**Problem details:**
For the entries below, copy exactly the line that contains "right hip: (481, 572, 0)" through the line that contains "right knee: (255, 411, 2)", both ends included, and exclude all pictures.

**Given entries:**
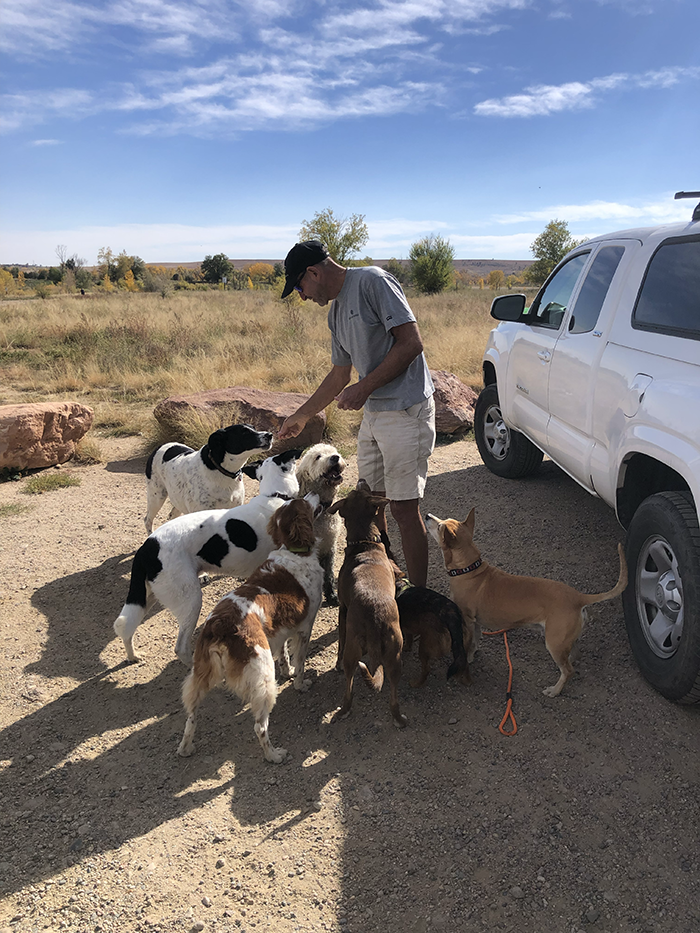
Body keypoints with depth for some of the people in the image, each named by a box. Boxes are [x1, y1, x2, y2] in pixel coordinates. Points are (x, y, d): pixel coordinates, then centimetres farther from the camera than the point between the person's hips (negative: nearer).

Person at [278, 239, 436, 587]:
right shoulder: (336, 312, 16)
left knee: (403, 508, -6)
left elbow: (411, 343, -18)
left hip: (405, 411, -9)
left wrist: (364, 388, -18)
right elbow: (339, 375, 24)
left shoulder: (372, 281, -11)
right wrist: (301, 416, 28)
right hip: (373, 413, 9)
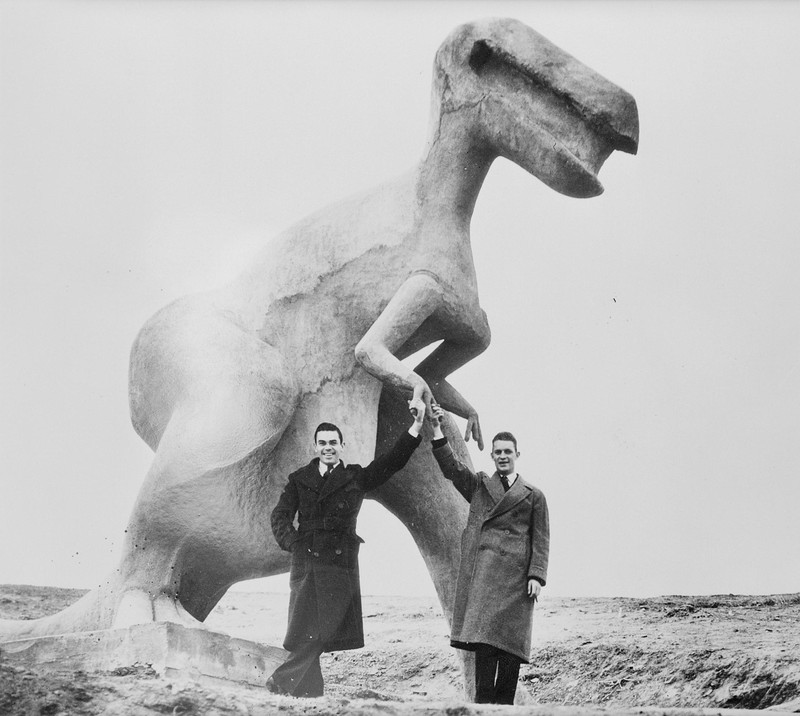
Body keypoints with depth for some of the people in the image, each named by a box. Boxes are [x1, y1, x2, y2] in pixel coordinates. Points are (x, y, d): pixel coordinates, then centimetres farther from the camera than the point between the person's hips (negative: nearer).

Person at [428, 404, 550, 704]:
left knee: (510, 637, -2)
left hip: (515, 575, 0)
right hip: (481, 572, 0)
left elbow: (541, 540, 9)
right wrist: (437, 431, -8)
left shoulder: (533, 496, 14)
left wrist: (536, 575, -4)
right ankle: (483, 702, -9)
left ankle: (504, 703, 3)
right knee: (483, 635, -9)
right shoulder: (478, 485, 18)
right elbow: (451, 467, 3)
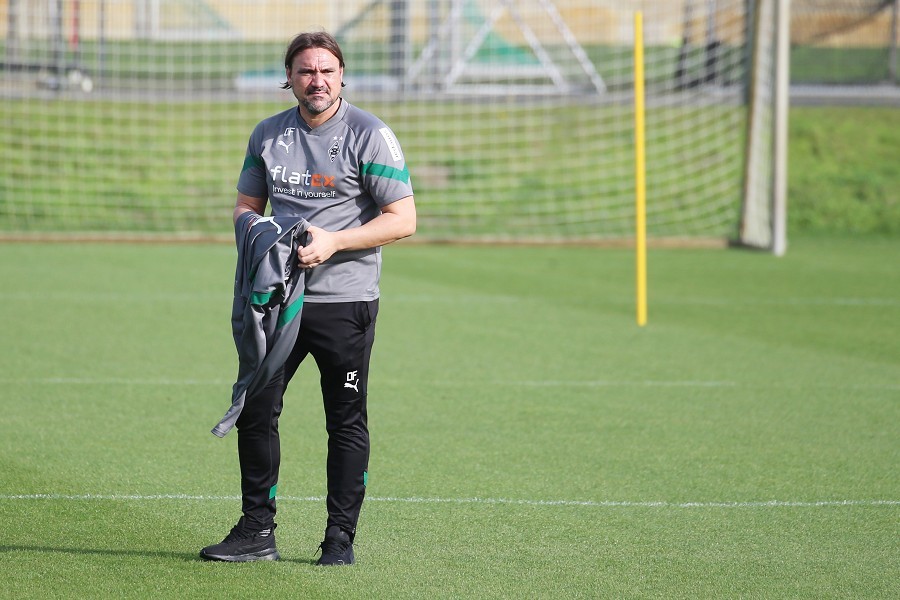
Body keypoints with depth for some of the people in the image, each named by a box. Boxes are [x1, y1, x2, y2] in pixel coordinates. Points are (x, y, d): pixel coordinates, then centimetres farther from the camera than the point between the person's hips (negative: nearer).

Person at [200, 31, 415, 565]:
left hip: (345, 301, -5)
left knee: (346, 421, 1)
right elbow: (247, 205, 20)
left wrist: (333, 242, -18)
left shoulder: (370, 135, -6)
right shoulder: (268, 135, 10)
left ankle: (341, 536, 9)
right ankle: (258, 533, 11)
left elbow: (403, 219, -9)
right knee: (255, 411, 2)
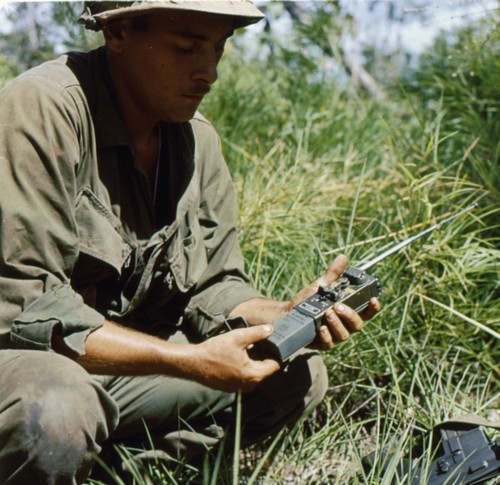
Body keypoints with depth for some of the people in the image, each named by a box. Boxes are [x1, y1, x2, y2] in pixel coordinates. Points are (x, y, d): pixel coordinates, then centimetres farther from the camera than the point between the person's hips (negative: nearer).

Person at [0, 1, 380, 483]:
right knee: (55, 413, -40)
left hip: (120, 369, 7)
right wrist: (190, 360, -28)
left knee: (298, 374, 1)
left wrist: (285, 315, -16)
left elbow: (211, 287, 6)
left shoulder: (198, 140, 2)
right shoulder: (43, 111, -21)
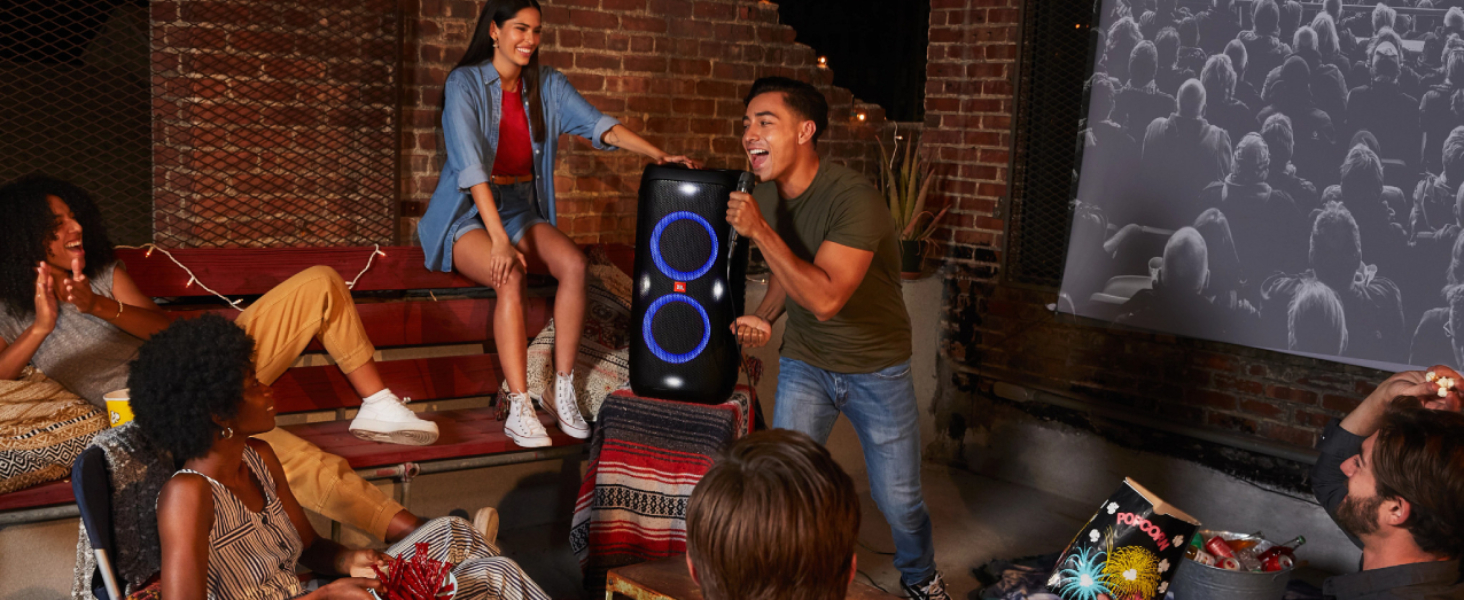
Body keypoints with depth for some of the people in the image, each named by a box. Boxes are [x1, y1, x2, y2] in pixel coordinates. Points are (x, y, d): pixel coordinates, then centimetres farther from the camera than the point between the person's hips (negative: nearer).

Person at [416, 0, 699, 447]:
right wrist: (500, 240, -31)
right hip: (468, 214, -5)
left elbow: (597, 124, -4)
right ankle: (519, 407, -31)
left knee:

**Expected answer:**
right hip: (481, 572, 0)
left elbow: (541, 540, 9)
right wrist: (437, 431, -8)
left shoulder: (533, 496, 14)
left wrist: (536, 575, -4)
right ankle: (483, 702, -9)
left ankle: (504, 703, 3)
right knee: (483, 635, -9)
right shoulder: (478, 485, 18)
right elbow: (451, 467, 3)
Body keypoints with depth for some of the people in the image, each named by a box. Boxes are [x1, y1, x2, y2] in pixel coordinates. Points are (x, y, d): pixel coordinates, then centimetres farther from the camera than the point between the person's hips (negative: nearer).

Person at [200, 31, 415, 565]:
left hip: (345, 301, -5)
left knee: (346, 421, 1)
right elbow: (247, 205, 20)
left wrist: (333, 242, -18)
left shoulder: (370, 135, -6)
right shoulder: (268, 135, 10)
left ankle: (341, 536, 9)
right ankle: (258, 533, 11)
left elbow: (403, 219, -9)
right knee: (255, 411, 2)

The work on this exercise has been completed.